§ PROBLEM TO SOLVE: Retype the records below word for word and omit any image.

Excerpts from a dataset
>>>>
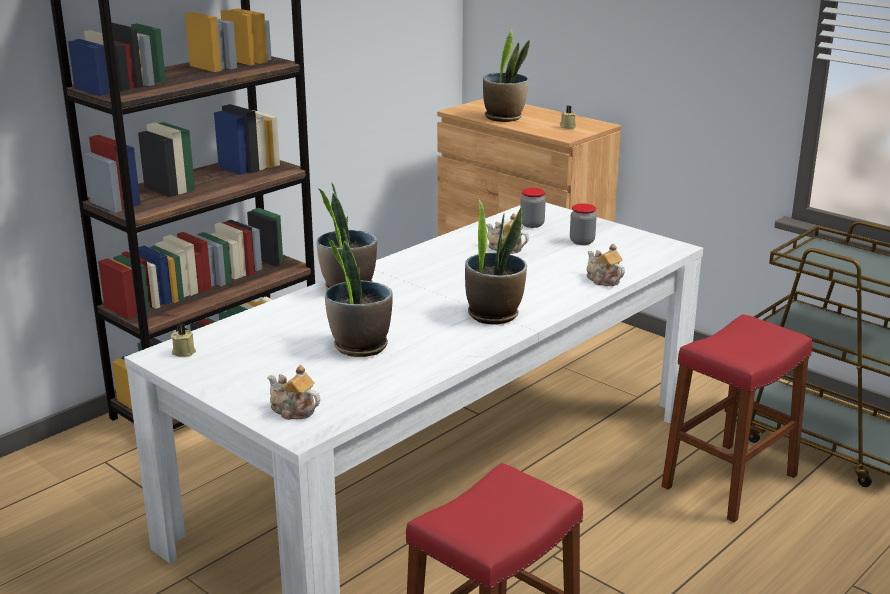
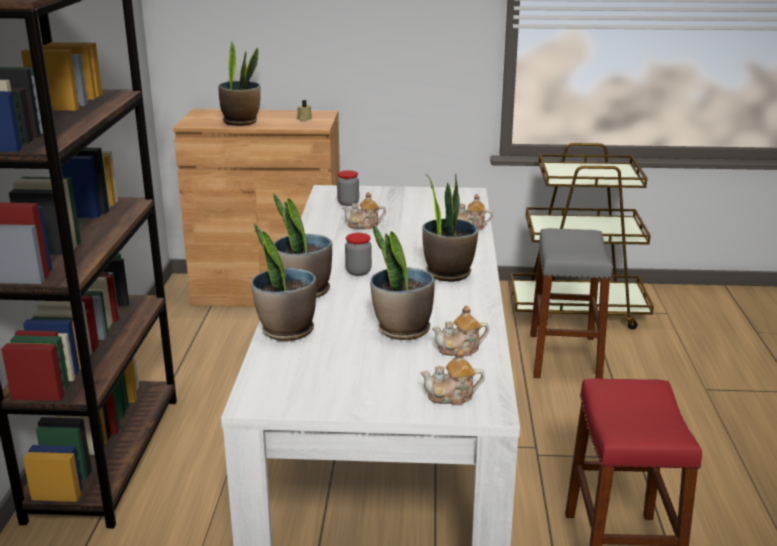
camera: 40 degrees left, 0 degrees up
beige candle [171,324,196,357] -> none
jar [570,203,597,245] -> jar moved to [345,233,372,276]
red stool [662,314,812,522] -> grey stool [530,228,612,379]
none -> potted plant [251,223,316,341]
none -> teapot [432,305,489,356]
<<<<
§ RESPONSE TO THIS EXERCISE:
camera: 40 degrees left, 0 degrees up
beige candle [171,324,196,357] -> none
jar [570,203,597,245] -> jar moved to [345,233,372,276]
red stool [662,314,812,522] -> grey stool [530,228,612,379]
none -> potted plant [251,223,316,341]
none -> teapot [432,305,489,356]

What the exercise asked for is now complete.